## [Stated problem]
Relabel the entries below by swapping "time" for "displayed time" everywhere it appears, with all other text unchanged. Omit the pictures from your output.

※ ※ ※

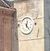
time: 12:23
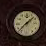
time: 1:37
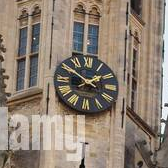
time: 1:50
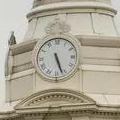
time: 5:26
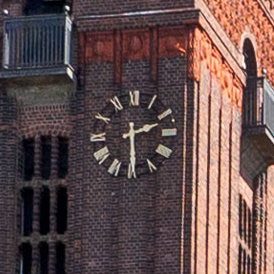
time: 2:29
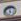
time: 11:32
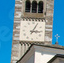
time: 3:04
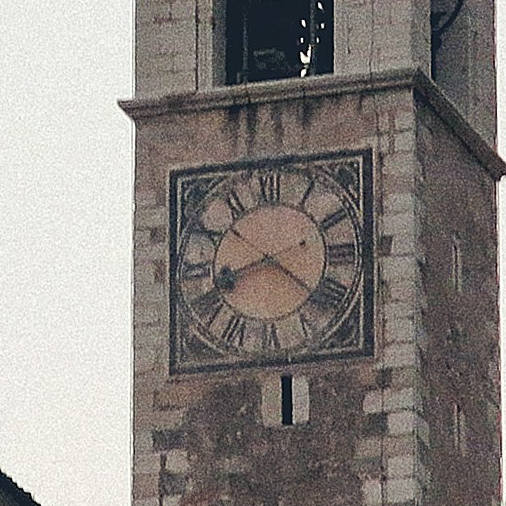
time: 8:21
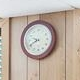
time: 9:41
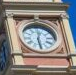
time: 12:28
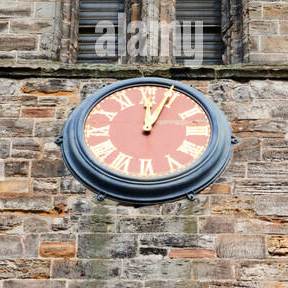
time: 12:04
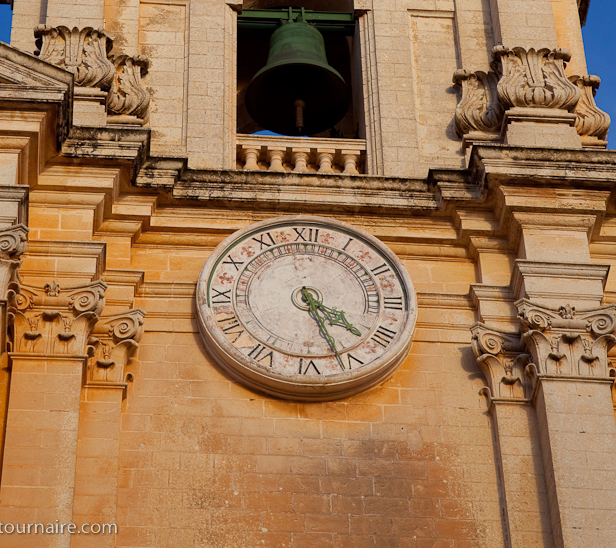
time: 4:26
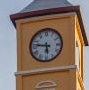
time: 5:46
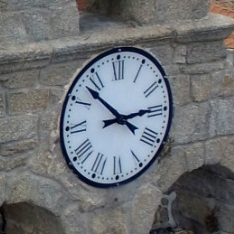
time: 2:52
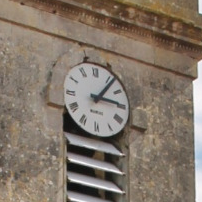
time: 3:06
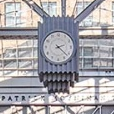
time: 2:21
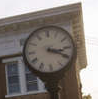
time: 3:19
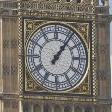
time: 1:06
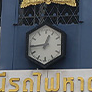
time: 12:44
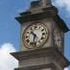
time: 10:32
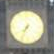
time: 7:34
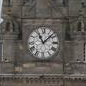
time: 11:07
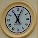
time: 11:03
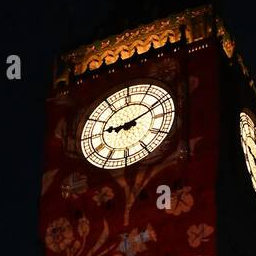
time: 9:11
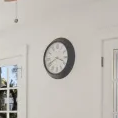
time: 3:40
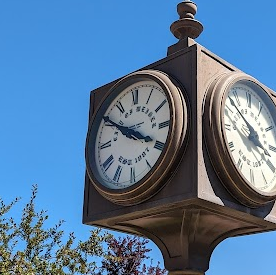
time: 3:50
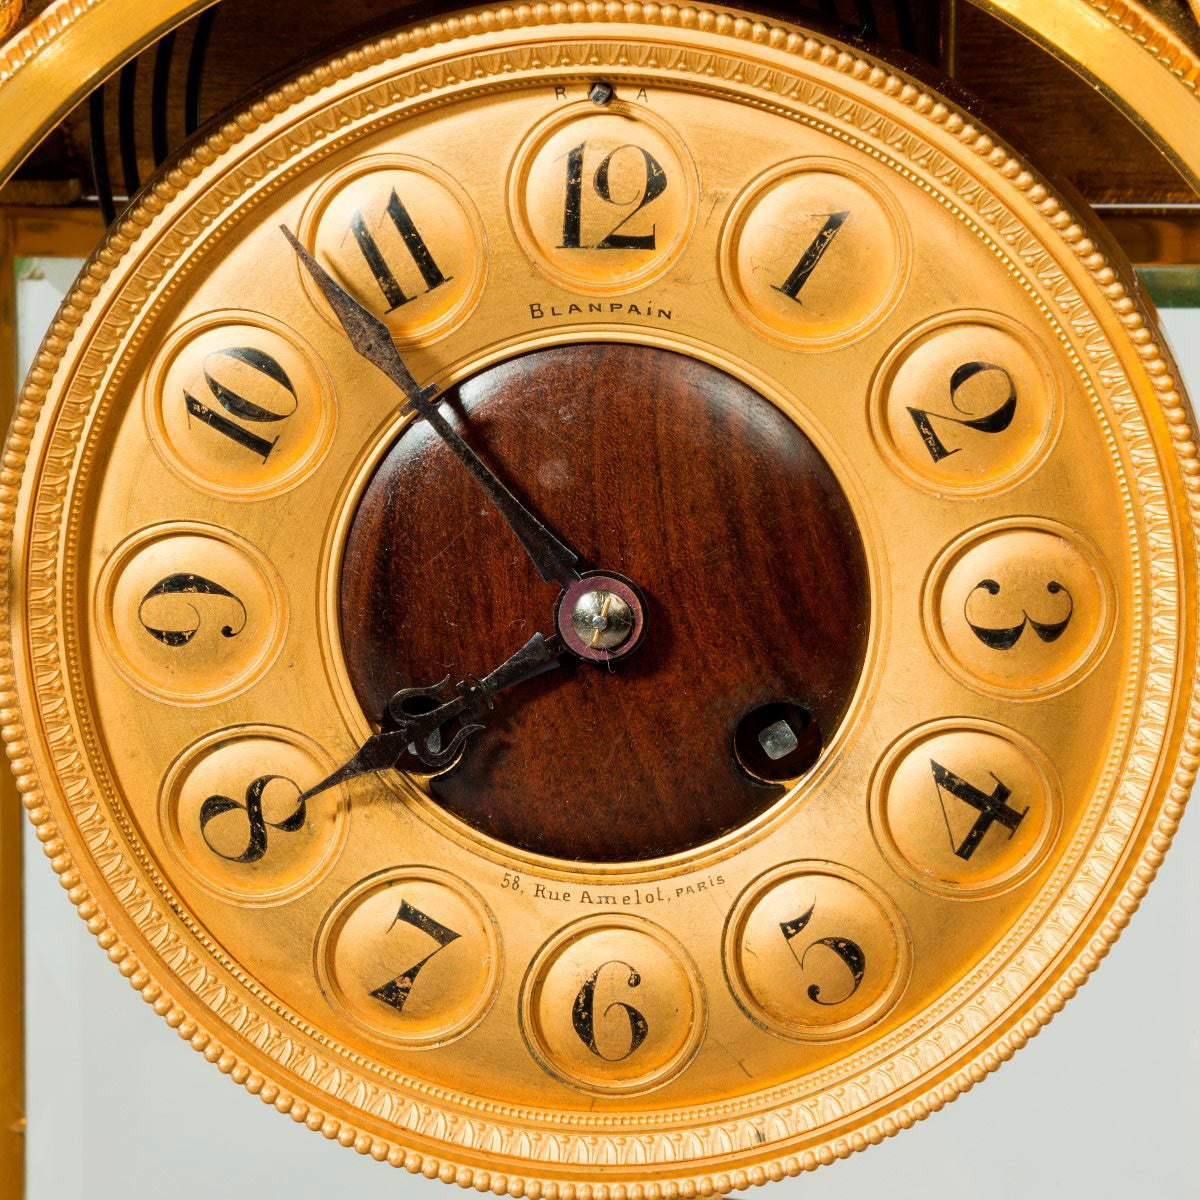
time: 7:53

※ ※ ※

## [Result of the task]
displayed time: 12:23
displayed time: 1:37
displayed time: 1:50
displayed time: 5:26
displayed time: 2:29
displayed time: 11:32
displayed time: 3:04
displayed time: 8:21
displayed time: 9:41
displayed time: 12:28
displayed time: 12:04
displayed time: 4:26
displayed time: 5:46
displayed time: 2:52
displayed time: 3:06
displayed time: 2:21
displayed time: 3:19
displayed time: 1:06
displayed time: 12:44
displayed time: 10:32
displayed time: 7:34
displayed time: 11:07
displayed time: 11:03
displayed time: 9:11
displayed time: 3:40
displayed time: 3:50
displayed time: 7:53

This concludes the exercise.